• _WORK TO BE COMPLETED_
Please reproduce the listing below word for word, line for line.

• _EXERCISE DATA_
┏━━

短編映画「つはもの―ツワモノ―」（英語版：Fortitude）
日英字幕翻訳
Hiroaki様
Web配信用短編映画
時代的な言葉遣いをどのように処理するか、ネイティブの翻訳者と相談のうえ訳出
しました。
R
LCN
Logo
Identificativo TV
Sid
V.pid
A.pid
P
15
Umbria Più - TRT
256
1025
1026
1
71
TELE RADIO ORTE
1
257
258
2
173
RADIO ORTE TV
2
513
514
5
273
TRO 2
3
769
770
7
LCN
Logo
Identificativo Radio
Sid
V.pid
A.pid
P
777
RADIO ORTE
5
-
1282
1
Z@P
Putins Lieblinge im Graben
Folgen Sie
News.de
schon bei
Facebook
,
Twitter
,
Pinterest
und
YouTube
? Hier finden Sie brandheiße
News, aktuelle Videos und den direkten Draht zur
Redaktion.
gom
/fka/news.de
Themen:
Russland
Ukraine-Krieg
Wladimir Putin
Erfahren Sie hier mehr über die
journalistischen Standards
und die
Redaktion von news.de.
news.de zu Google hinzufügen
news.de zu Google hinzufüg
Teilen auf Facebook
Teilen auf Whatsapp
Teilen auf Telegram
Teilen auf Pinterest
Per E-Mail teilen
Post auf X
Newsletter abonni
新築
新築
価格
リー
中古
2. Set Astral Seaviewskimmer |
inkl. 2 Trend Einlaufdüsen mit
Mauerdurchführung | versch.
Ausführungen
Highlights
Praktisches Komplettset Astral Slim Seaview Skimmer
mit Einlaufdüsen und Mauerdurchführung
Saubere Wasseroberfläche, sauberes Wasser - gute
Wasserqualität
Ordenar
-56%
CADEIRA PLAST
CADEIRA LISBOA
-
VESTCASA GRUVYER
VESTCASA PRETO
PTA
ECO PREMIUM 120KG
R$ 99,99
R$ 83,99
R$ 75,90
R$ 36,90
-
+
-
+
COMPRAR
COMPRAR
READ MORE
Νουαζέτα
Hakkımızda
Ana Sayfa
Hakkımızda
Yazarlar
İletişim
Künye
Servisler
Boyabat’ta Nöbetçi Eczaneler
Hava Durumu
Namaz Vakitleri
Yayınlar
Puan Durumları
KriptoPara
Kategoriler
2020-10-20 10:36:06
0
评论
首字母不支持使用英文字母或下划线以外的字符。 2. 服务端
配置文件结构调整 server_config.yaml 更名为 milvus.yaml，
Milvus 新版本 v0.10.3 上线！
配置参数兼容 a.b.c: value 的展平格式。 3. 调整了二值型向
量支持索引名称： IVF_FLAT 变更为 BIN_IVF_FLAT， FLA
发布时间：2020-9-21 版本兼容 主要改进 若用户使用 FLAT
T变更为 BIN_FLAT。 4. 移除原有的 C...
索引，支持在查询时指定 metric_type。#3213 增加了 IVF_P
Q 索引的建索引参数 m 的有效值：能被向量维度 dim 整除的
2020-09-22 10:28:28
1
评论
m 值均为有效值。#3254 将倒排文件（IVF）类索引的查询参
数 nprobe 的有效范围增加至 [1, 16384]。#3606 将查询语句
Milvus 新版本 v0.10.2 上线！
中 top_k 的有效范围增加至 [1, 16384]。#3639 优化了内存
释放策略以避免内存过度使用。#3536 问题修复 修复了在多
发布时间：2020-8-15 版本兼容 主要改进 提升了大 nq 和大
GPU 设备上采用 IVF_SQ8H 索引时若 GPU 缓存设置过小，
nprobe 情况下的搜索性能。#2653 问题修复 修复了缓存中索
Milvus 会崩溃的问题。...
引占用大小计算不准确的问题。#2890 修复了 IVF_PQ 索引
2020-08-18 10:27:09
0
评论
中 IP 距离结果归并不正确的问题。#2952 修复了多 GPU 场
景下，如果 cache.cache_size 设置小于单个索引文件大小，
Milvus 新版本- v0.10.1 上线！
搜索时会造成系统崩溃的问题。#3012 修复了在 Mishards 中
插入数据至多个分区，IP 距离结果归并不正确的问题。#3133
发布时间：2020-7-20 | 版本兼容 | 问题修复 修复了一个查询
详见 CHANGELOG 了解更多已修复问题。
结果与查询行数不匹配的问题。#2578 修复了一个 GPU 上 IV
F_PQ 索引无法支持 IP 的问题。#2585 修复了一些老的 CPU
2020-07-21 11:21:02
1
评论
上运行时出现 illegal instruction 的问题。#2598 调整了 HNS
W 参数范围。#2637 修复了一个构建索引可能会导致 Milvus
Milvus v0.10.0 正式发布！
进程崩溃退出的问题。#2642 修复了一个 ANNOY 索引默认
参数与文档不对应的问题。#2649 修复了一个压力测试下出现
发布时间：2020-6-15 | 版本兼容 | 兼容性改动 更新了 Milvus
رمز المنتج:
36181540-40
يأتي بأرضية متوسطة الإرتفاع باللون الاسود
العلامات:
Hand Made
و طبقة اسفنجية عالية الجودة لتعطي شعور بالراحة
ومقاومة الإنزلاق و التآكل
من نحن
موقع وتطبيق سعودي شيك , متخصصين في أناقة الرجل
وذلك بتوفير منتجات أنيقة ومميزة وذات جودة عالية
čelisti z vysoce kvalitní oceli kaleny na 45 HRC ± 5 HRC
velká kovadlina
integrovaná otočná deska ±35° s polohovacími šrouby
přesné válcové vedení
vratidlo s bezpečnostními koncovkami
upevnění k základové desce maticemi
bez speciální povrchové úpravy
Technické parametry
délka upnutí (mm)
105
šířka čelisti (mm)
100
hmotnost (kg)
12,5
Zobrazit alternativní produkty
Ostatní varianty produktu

┗━━

• _YOUR RESPONSE_
短編映画「つはもの―ツワモノ―」（英語版：Fortitude）
日英字幕翻訳
Hiroaki様
Web配信用短編映画
時代的な言葉遣いをどのように処理するか、ネイティブの翻訳者と相談のうえ訳出
しました。
R
LCN
Logo
Identificativo TV
Sid
V.pid
A.pid
P
15
Umbria Più - TRT
256
1025
1026
1
71
TELE RADIO ORTE
1
257
258
2
173
RADIO ORTE TV
2
513
514
5
273
TRO 2
3
769
770
7
LCN
Logo
Identificativo Radio
Sid
V.pid
A.pid
P
777
RADIO ORTE
5
-
1282
1
Z@P
Putins Lieblinge im Graben
Folgen Sie
News.de
schon bei
Facebook
,
Twitter
,
Pinterest
und
YouTube
? Hier finden Sie brandheiße
News, aktuelle Videos und den direkten Draht zur
Redaktion.
gom
/fka/news.de
Themen:
Russland
Ukraine-Krieg
Wladimir Putin
Erfahren Sie hier mehr über die
journalistischen Standards
und die
Redaktion von news.de.
news.de zu Google hinzufügen
news.de zu Google hinzufüg
Teilen auf Facebook
Teilen auf Whatsapp
Teilen auf Telegram
Teilen auf Pinterest
Per E-Mail teilen
Post auf X
Newsletter abonni
新築
新築
価格
リー
中古
2. Set Astral Seaviewskimmer |
inkl. 2 Trend Einlaufdüsen mit
Mauerdurchführung | versch.
Ausführungen
Highlights
Praktisches Komplettset Astral Slim Seaview Skimmer
mit Einlaufdüsen und Mauerdurchführung
Saubere Wasseroberfläche, sauberes Wasser - gute
Wasserqualität
Ordenar
-56%
CADEIRA PLAST
CADEIRA LISBOA
-
VESTCASA GRUVYER
VESTCASA PRETO
PTA
ECO PREMIUM 120KG
R$ 99,99
R$ 83,99
R$ 75,90
R$ 36,90
-
+
-
+
COMPRAR
COMPRAR
READ MORE
Νουαζέτα
Hakkımızda
Ana Sayfa
Hakkımızda
Yazarlar
İletişim
Künye
Servisler
Boyabat’ta Nöbetçi Eczaneler
Hava Durumu
Namaz Vakitleri
Yayınlar
Puan Durumları
KriptoPara
Kategoriler
2020-10-20 10:36:06
0
评论
首字母不支持使用英文字母或下划线以外的字符。 2. 服务端
配置文件结构调整 server_config.yaml 更名为 milvus.yaml，
Milvus 新版本 v0.10.3 上线！
配置参数兼容 a.b.c: value 的展平格式。 3. 调整了二值型向
量支持索引名称： IVF_FLAT 变更为 BIN_IVF_FLAT， FLA
发布时间：2020-9-21 版本兼容 主要改进 若用户使用 FLAT
T变更为 BIN_FLAT。 4. 移除原有的 C...
索引，支持在查询时指定 metric_type。#3213 增加了 IVF_P
Q 索引的建索引参数 m 的有效值：能被向量维度 dim 整除的
2020-09-22 10:28:28
1
评论
m 值均为有效值。#3254 将倒排文件（IVF）类索引的查询参
数 nprobe 的有效范围增加至 [1, 16384]。#3606 将查询语句
Milvus 新版本 v0.10.2 上线！
中 top_k 的有效范围增加至 [1, 16384]。#3639 优化了内存
释放策略以避免内存过度使用。#3536 问题修复 修复了在多
发布时间：2020-8-15 版本兼容 主要改进 提升了大 nq 和大
GPU 设备上采用 IVF_SQ8H 索引时若 GPU 缓存设置过小，
nprobe 情况下的搜索性能。#2653 问题修复 修复了缓存中索
Milvus 会崩溃的问题。...
引占用大小计算不准确的问题。#2890 修复了 IVF_PQ 索引
2020-08-18 10:27:09
0
评论
中 IP 距离结果归并不正确的问题。#2952 修复了多 GPU 场
景下，如果 cache.cache_size 设置小于单个索引文件大小，
Milvus 新版本- v0.10.1 上线！
搜索时会造成系统崩溃的问题。#3012 修复了在 Mishards 中
插入数据至多个分区，IP 距离结果归并不正确的问题。#3133
发布时间：2020-7-20 | 版本兼容 | 问题修复 修复了一个查询
详见 CHANGELOG 了解更多已修复问题。
结果与查询行数不匹配的问题。#2578 修复了一个 GPU 上 IV
F_PQ 索引无法支持 IP 的问题。#2585 修复了一些老的 CPU
2020-07-21 11:21:02
1
评论
上运行时出现 illegal instruction 的问题。#2598 调整了 HNS
W 参数范围。#2637 修复了一个构建索引可能会导致 Milvus
Milvus v0.10.0 正式发布！
进程崩溃退出的问题。#2642 修复了一个 ANNOY 索引默认
参数与文档不对应的问题。#2649 修复了一个压力测试下出现
发布时间：2020-6-15 | 版本兼容 | 兼容性改动 更新了 Milvus
رمز المنتج:
36181540-40
يأتي بأرضية متوسطة الإرتفاع باللون الاسود
العلامات:
Hand Made
و طبقة اسفنجية عالية الجودة لتعطي شعور بالراحة
ومقاومة الإنزلاق و التآكل
من نحن
موقع وتطبيق سعودي شيك , متخصصين في أناقة الرجل
وذلك بتوفير منتجات أنيقة ومميزة وذات جودة عالية
čelisti z vysoce kvalitní oceli kaleny na 45 HRC ± 5 HRC
velká kovadlina
integrovaná otočná deska ±35° s polohovacími šrouby
přesné válcové vedení
vratidlo s bezpečnostními koncovkami
upevnění k základové desce maticemi
bez speciální povrchové úpravy
Technické parametry
délka upnutí (mm)
105
šířka čelisti (mm)
100
hmotnost (kg)
12,5
Zobrazit alternativní produkty
Ostatní varianty produktu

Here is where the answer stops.